Along with backing the use of @facebook.com addresses for the new service
, two anonymous sources said the future platform wouldn't be stand-alone like Gmail or Hotmail but would instead integrate tightly with the existing social network.
Social networking site Facebook
may soon offer e-mail services to its 500 million members to compete gmail and yahoomail, making it the largest such service on the planet.
Yahoo, Google and Microsoft are already scrambling to re-tool their e-mail services to build them more around people's social connections. The updates at the scheduled Monday event would bring more than just e-mail, the sources said.
These too weren't explained, but they would “greatly expand” communication on Facebook beyond the simple instant messaging, direct messages and wall-to-wall posts that define Facebook today.
Speculation has existed that Facebook might prioritize e-mail based on whether or not it comes from friends and how closely connected other contacts can be. If closely tied to the regular network, the e-mail wouldn't be directly comparable to what Google and Microsoft do today but could threaten their businesses by giving users more reasons to stay on Facebook for most of their communications.

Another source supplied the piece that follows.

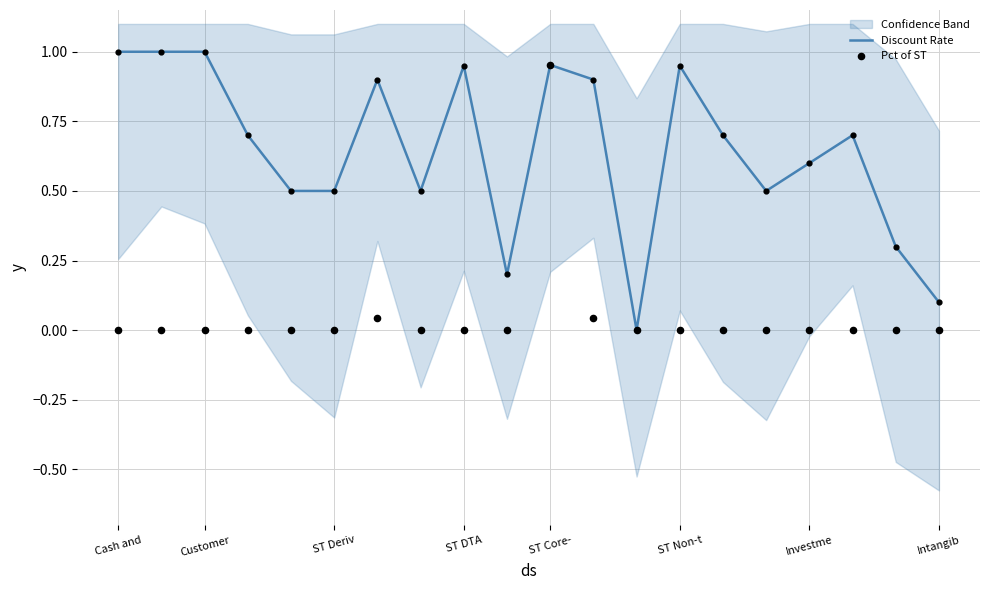

The value of Discount Rate at ST Non-t is 1.3. True or false?

False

Facebook would have a tremendous advantage because it owns a vast trove of data about people's relationships and would find it easier to graft e-mail onto its existing social services such as photo-sharing.

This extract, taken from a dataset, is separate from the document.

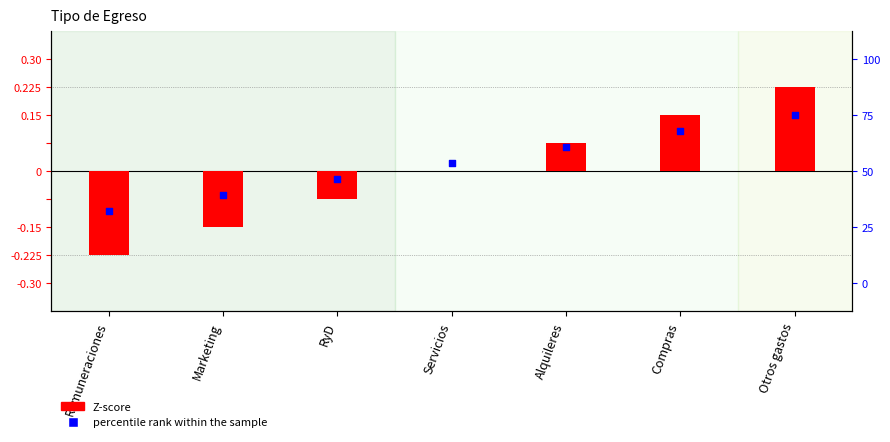

At which category is the sum across all series the highest?

Otros gastos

All this added a social network that is already the world's most used vehicle for sharing information, photos, videos, activities and causes. Every month there are about 25 billion content that Facebook users make available to the network of "friends" Digital
However, a Facebook e-mail service would be most remarkable not for the size of its network, but for how it could use its web of social connections to transform one of the oldest -- and perhaps still the most important -- functions of the Internet.